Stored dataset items
• • • • •

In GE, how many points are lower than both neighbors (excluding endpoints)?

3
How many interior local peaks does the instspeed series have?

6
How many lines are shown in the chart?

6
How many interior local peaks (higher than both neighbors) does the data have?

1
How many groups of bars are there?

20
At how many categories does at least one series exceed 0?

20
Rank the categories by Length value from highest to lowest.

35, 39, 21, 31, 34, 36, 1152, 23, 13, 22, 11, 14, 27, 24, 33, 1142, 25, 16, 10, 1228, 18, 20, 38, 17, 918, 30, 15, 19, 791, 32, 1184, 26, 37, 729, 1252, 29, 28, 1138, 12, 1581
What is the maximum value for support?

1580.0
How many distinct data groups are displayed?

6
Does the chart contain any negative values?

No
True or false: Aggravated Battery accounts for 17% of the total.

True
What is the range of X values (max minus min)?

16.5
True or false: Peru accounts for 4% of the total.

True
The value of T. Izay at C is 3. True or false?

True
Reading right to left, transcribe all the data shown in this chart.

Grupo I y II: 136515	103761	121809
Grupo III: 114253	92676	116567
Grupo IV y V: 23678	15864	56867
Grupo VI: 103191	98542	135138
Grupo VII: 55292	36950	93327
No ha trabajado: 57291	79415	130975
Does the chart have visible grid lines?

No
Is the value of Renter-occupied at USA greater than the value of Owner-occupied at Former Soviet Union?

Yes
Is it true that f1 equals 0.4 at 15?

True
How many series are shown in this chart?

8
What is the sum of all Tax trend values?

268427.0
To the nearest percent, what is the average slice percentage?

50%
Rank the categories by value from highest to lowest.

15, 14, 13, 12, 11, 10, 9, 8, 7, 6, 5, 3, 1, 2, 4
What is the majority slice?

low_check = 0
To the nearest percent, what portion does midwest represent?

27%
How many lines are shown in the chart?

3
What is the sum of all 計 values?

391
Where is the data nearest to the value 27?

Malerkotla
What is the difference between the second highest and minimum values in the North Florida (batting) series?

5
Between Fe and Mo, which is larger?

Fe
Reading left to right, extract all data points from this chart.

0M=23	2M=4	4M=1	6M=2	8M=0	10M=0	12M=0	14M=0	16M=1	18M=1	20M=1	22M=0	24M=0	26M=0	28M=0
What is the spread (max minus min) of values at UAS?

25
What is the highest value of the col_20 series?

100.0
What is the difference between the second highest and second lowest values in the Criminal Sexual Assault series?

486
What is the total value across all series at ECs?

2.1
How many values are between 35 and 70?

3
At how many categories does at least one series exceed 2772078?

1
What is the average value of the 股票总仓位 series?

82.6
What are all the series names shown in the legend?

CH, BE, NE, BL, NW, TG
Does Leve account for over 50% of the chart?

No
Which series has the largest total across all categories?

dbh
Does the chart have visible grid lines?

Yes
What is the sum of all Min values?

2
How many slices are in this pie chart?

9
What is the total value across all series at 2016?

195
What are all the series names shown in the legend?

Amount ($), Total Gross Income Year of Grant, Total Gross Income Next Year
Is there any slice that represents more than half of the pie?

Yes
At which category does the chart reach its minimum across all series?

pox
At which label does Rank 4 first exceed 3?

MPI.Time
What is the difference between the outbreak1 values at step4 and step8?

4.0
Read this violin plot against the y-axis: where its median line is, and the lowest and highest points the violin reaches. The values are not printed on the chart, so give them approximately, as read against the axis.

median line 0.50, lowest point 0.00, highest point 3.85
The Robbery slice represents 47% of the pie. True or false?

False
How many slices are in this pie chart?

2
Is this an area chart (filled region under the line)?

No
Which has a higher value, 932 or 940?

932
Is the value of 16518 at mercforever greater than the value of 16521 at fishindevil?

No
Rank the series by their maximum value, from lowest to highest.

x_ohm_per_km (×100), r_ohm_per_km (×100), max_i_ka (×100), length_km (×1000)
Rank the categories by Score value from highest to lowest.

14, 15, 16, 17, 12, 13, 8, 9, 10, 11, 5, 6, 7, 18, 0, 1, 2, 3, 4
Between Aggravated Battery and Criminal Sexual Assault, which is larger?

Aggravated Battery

• • • • •

Task directions: Convert all the rows above into a JSON list of strings with one string per line, omitting the blank lines.

Result of the task:
[
  "In GE, how many points are lower than both neighbors (excluding endpoints)?",
  "3",
  "How many interior local peaks does the instspeed series have?",
  "6",
  "How many lines are shown in the chart?",
  "6",
  "How many interior local peaks (higher than both neighbors) does the data have?",
  "1",
  "How many groups of bars are there?",
  "20",
  "At how many categories does at least one series exceed 0?",
  "20",
  "Rank the categories by Length value from highest to lowest.",
  "35, 39, 21, 31, 34, 36, 1152, 23, 13, 22, 11, 14, 27, 24, 33, 1142, 25, 16, 10, 1228, 18, 20, 38, 17, 918, 30, 15, 19, 791, 32, 1184, 26, 37, 729, 1252, 29, 28, 1138, 12, 1581",
  "What is the maximum value for support?",
  "1580.0",
  "How many distinct data groups are displayed?",
  "6",
  "Does the chart contain any negative values?",
  "No",
  "True or false: Aggravated Battery accounts for 17% of the total.",
  "True",
  "What is the range of X values (max minus min)?",
  "16.5",
  "True or false: Peru accounts for 4% of the total.",
  "True",
  "The value of T. Izay at C is 3. True or false?",
  "True",
  "Reading right to left, transcribe all the data shown in this chart.",
  "Grupo I y II: 136515\t103761\t121809",
  "Grupo III: 114253\t92676\t116567",
  "Grupo IV y V: 23678\t15864\t56867",
  "Grupo VI: 103191\t98542\t135138",
  "Grupo VII: 55292\t36950\t93327",
  "No ha trabajado: 57291\t79415\t130975",
  "Does the chart have visible grid lines?",
  "No",
  "Is the value of Renter-occupied at USA greater than the value of Owner-occupied at Former Soviet Union?",
  "Yes",
  "Is it true that f1 equals 0.4 at 15?",
  "True",
  "How many series are shown in this chart?",
  "8",
  "What is the sum of all Tax trend values?",
  "268427.0",
  "To the nearest percent, what is the average slice percentage?",
  "50%",
  "Rank the categories by value from highest to lowest.",
  "15, 14, 13, 12, 11, 10, 9, 8, 7, 6, 5, 3, 1, 2, 4",
  "What is the majority slice?",
  "low_check = 0",
  "To the nearest percent, what portion does midwest represent?",
  "27%",
  "How many lines are shown in the chart?",
  "3",
  "What is the sum of all 計 values?",
  "391",
  "Where is the data nearest to the value 27?",
  "Malerkotla",
  "What is the difference between the second highest and minimum values in the North Florida (batting) series?",
  "5",
  "Between Fe and Mo, which is larger?",
  "Fe",
  "Reading left to right, extract all data points from this chart.",
  "0M=23\t2M=4\t4M=1\t6M=2\t8M=0\t10M=0\t12M=0\t14M=0\t16M=1\t18M=1\t20M=1\t22M=0\t24M=0\t26M=0\t28M=0",
  "What is the spread (max minus min) of values at UAS?",
  "25",
  "What is the highest value of the col_20 series?",
  "100.0",
  "What is the difference between the second highest and second lowest values in the Criminal Sexual Assault series?",
  "486",
  "What is the total value across all series at ECs?",
  "2.1",
  "How many values are between 35 and 70?",
  "3",
  "At how many categories does at least one series exceed 2772078?",
  "1",
  "What is the average value of the 股票总仓位 series?",
  "82.6",
  "What are all the series names shown in the legend?",
  "CH, BE, NE, BL, NW, TG",
  "Does Leve account for over 50% of the chart?",
  "No",
  "Which series has the largest total across all categories?",
  "dbh",
  "Does the chart have visible grid lines?",
  "Yes",
  "What is the sum of all Min values?",
  "2",
  "How many slices are in this pie chart?",
  "9",
  "What is the total value across all series at 2016?",
  "195",
  "What are all the series names shown in the legend?",
  "Amount ($), Total Gross Income Year of Grant, Total Gross Income Next Year",
  "Is there any slice that represents more than half of the pie?",
  "Yes",
  "At which category does the chart reach its minimum across all series?",
  "pox",
  "At which label does Rank 4 first exceed 3?",
  "MPI.Time",
  "What is the difference between the outbreak1 values at step4 and step8?",
  "4.0",
  "Read this violin plot against the y-axis: where its median line is, and the lowest and highest points the violin reaches. The values are not printed on the chart, so give them approximately, as read against the axis.",
  "median line 0.50, lowest point 0.00, highest point 3.85",
  "The Robbery slice represents 47% of the pie. True or false?",
  "False",
  "How many slices are in this pie chart?",
  "2",
  "Is this an area chart (filled region under the line)?",
  "No",
  "Which has a higher value, 932 or 940?",
  "932",
  "Is the value of 16518 at mercforever greater than the value of 16521 at fishindevil?",
  "No",
  "Rank the series by their maximum value, from lowest to highest.",
  "x_ohm_per_km (×100), r_ohm_per_km (×100), max_i_ka (×100), length_km (×1000)",
  "Rank the categories by Score value from highest to lowest.",
  "14, 15, 16, 17, 12, 13, 8, 9, 10, 11, 5, 6, 7, 18, 0, 1, 2, 3, 4",
  "Between Aggravated Battery and Criminal Sexual Assault, which is larger?",
  "Aggravated Battery"
]